When you travel, do what the locals do

Not the tablets I bought.

Every traveller knows the adage si fueris Rōmae, Rōmānō vīvitō mōre; si fueris alibī, vīvitō sīcut ibī (“If you should be in Rome, live in the Roman manner; if you should be elsewhere, live as they do there”).  Or, more simply, “when in Rome, do as the Romans do”.

It’s often easier said than done.

Of course, you may not want to follow this advice too closely, but it’s worth noting that things often happen for a reason. The obvious example is: Why do people queue up to go to a certain restaurant?

I was reminded of this when I discovered that I’d run out of drugs. (Legal ones, of course.)

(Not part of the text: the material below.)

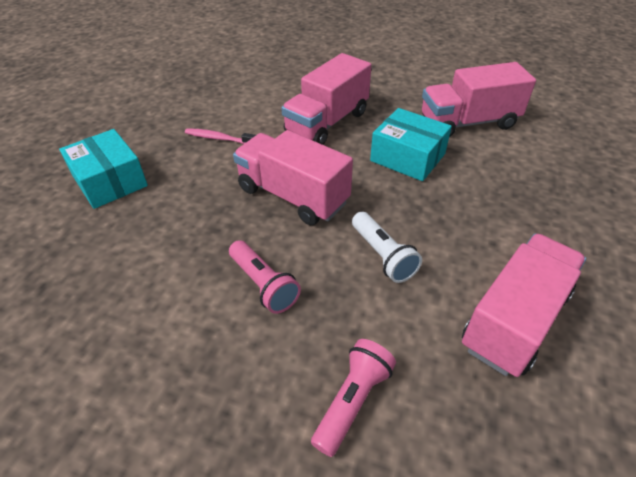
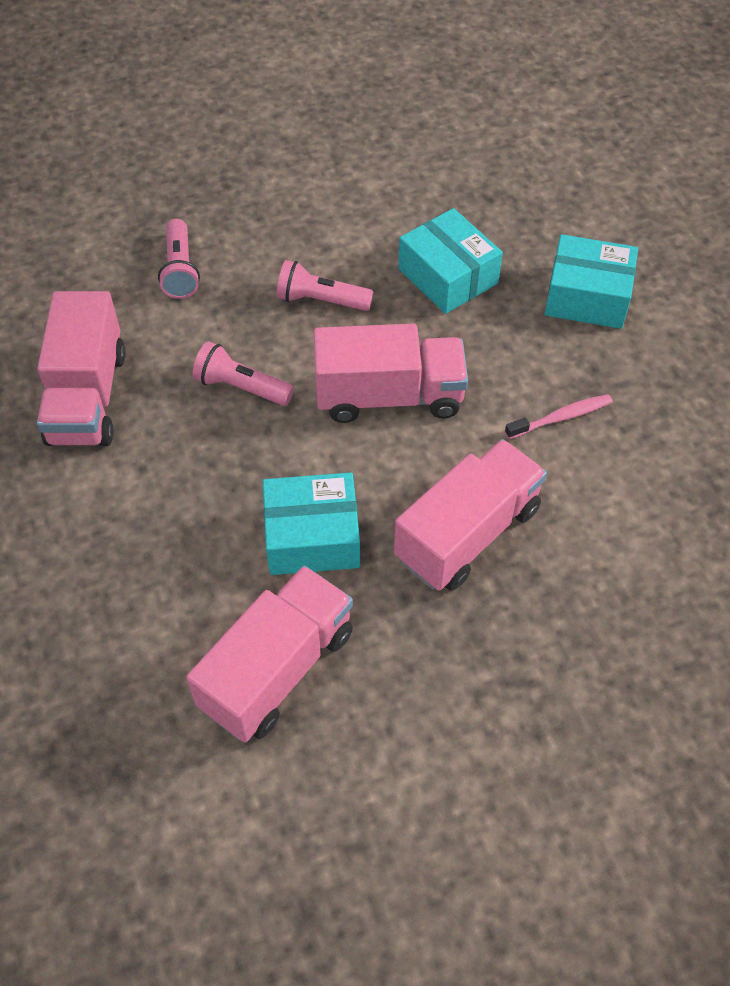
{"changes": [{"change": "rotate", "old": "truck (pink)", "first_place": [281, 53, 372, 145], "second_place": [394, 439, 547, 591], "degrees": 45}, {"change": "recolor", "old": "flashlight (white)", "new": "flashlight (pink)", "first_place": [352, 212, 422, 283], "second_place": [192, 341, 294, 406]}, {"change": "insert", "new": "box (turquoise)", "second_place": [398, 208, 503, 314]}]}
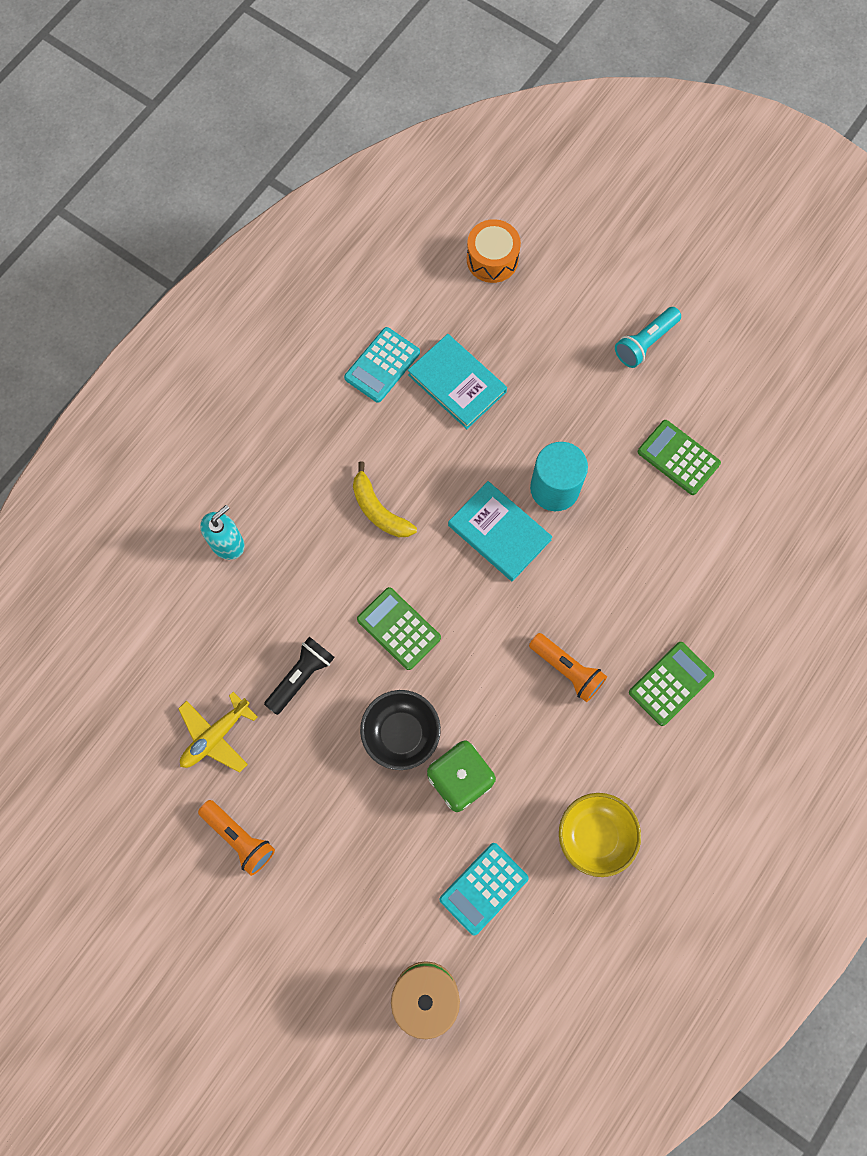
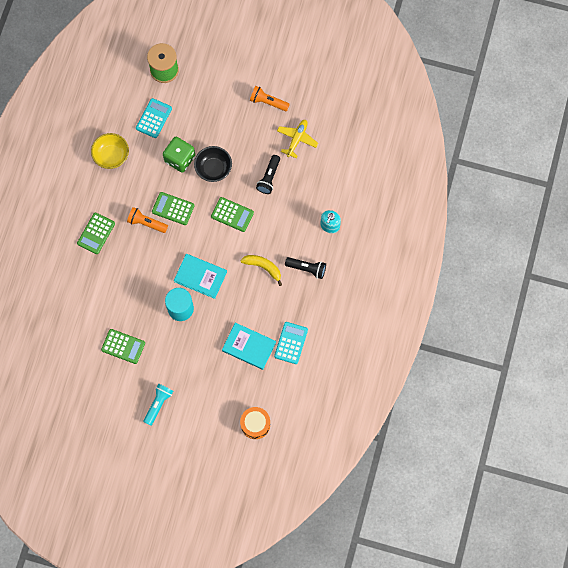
{"changes": [{"change": "insert", "new": "calculator (green)", "second_place": [152, 192, 195, 225]}, {"change": "insert", "new": "flashlight (black)", "second_place": [285, 257, 326, 279]}]}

Although I have a prescription from Australia for these tablets, I’ve been able to buy them over the counter in the Middle East and Asia.

Except that the pharmacy at the big shopping mall near where I am staying in Bangkok didn’t have them, and neither did a smaller chemist shop over the road.

The pharmacist in the smaller shop did offer to order them, but when I said I needed them straight away (yes, I allowed my medication to run out — a very bad thing at the best of times, and much more so when you’re travelling), she happily directed me to another chemist’s place down the street.

When I found it, it was full of people and it looked like a hassle because there was no orderly queue to get to the counter.

But that’s where the adage kicks in. All the locals were there getting their medicinal requirements — and not just because they stocked such a large range. It was because it was cheaper.

I paid almost half what I would’ve paid at the mall. And yes, for the real deal, not fakes or generics.